Return ResourceExhausted instead of Internal for Spawn token timeout
For #5096 (closed)
This MR returns ResourceExhausted instead of Internal for Spawn token timeout. The official gRPC documentation (https://grpc.github.io/grpc/core/md_doc_statuscodes.html) clearly distinguishes between different status codes, in particular:
-
RESOURCE_EXHAUSTED
: Some resource has been exhausted, perhaps a per-user quota, or perhaps the entire file system is out of space. -
INTERNAL
: Internal errors. This means that some invariants expected by the underlying system have been broken. This error code is reserved for serious errors.
The spawn token system, developed by our team, serves as a means of managing underlying fork/exec operations. When a process is unable to create due to spawn token shortage, it can be viewed as a resource issue, aligning with the definition of the ResourceExhausted error code. This type of error is common in comparable scenarios, making it a predictable outcome. It would be appropriate to reserve the Internal error code for unexpected occurrences instead.
One more thing. In Allow Gitaly to push back on traffic surges (&7891 - closed), I'm currently implementing a pushback feature for clients who encounter specific error codes. By converting these errors to ResourceExhausted, clients will be forced to perform transparent retries in an exponential and automatic manner. This will ultimately have a positive impact on the system.
How would you be able to verify this change?
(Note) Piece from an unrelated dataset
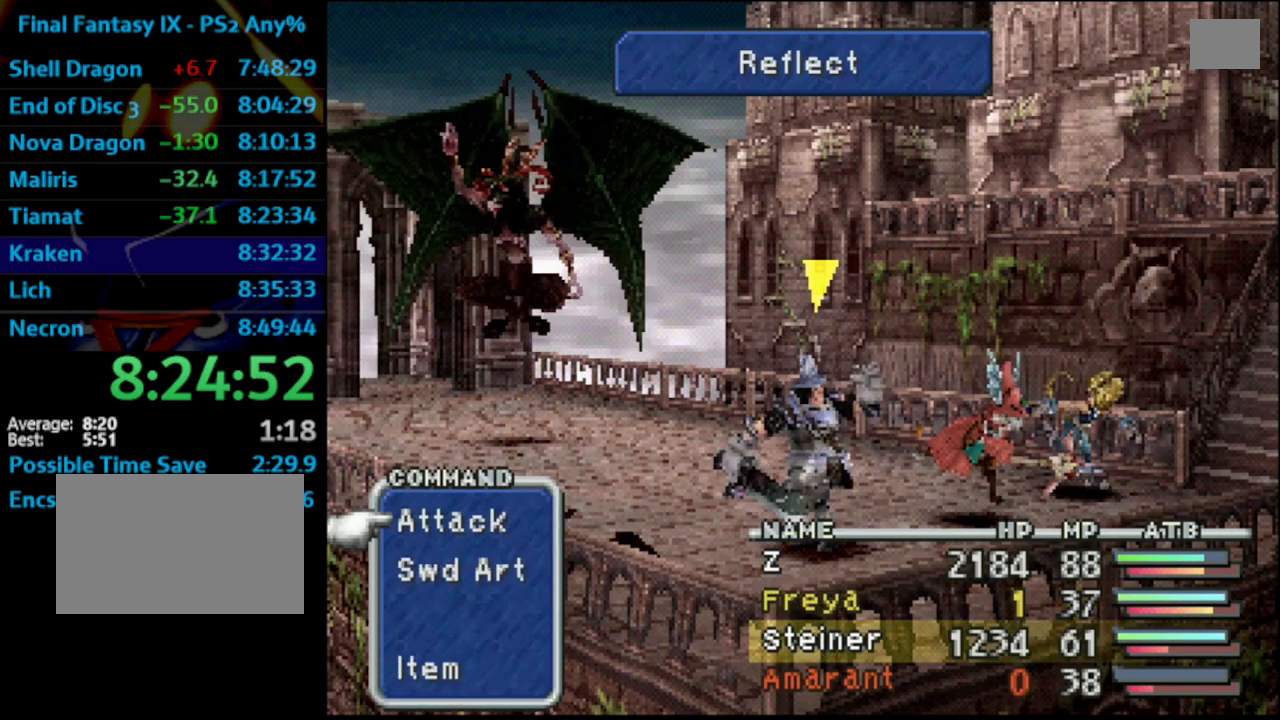
{"buttons": ["L1", "R1"], "left_stick": "center", "right_stick": "center", "events": [[250, "CROSS", "down"], [417, "CROSS", "up"]]}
- Set spawn token environment variables to extremely low:
GITALY_COMMAND_SPAWN_TIMEOUT
to 100ms,MaxParallel
= 1. - Stress-test Gitaly via API until an error is returned
Before | Ater |
---|---|
Gitaly returns the Internal response code |
Gitaly returns the ResourceExhausted response code |
gRPC logs don't include spawn token error, although the final response error includes a portion. There is another dedicated log line for this kind of error |
The dedicated log line is removed. It's now merged into gRPC logs |
API returns 503 Unavailable. It's due to Gitaly returning the Internal code. |
API returns 429 status with a nice message. It's the consequence of Propagate Gitaly ResourceExhausted errors to cl... (gitlab!119054 - merged) |